The Paris crash of Concord was the beginning of the end for an era of luxury supersonic travel for the super rich.
Today, Continental Airlines and five individuals go on trial in Paris charged with involuntary manslaughter over the deadly crash, ten years ago.
Previous investigations have concluded that a small piece of metal dropped off one of its departing flights, puncturing one of Concorde’s tyres. The resulting debris ruptured Concord’s fuel tanks, triggering a fire.
But the firm’s lawyer believes otherwise and says there are many unanswered questions about Concord’s safety and maintenance levels.
Olivier Metzner, lawyer for Continental Airways, explained: “The fire that caused the crash preceded Concord running over a bit of metal – a piece of metal like you find on so many airport runways.”

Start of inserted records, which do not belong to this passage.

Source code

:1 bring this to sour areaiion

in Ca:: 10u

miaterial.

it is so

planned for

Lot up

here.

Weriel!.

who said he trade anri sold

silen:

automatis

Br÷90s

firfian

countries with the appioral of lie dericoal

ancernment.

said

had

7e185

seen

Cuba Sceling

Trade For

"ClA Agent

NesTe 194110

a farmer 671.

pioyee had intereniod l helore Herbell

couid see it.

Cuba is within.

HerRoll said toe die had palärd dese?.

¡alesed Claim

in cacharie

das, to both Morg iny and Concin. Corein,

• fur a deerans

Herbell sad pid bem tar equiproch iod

Central to the case will be whether Concorde’s engineers and the French Civil Aviation Authority were aware of a vulnerability in the plane’s fuel tanks before the fateful crash which hastened the demise of the highly uneconomical airliner.
All 109 people on board died in the crash along with four hotel employees on the ground.
The results of the trial could have wide-ranging implications on the way the airline industry maintains its planes and the stringency of security measures.
The case could last up to four months, with Continental facing the prospect of multi-million euro fines if found guilty.